**** INFORMATION PROVIDED ****

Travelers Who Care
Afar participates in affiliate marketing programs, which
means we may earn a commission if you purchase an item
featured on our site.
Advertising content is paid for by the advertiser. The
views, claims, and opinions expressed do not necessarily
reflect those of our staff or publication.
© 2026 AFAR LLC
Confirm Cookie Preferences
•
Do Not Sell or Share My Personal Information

****
**** INFORMATION PROVIDED ****

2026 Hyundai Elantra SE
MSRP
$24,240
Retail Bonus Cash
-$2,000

****

THE TASK — Look above for the line holding "reflect those of our staff or publication." and the line holding "Do Not Sell or Share My Personal Information". Retype both, and every line between them, word for word and nothing else.

WRITTEN ANSWER —
reflect those of our staff or publication.
© 2026 AFAR LLC
Confirm Cookie Preferences
•
Do Not Sell or Share My Personal Information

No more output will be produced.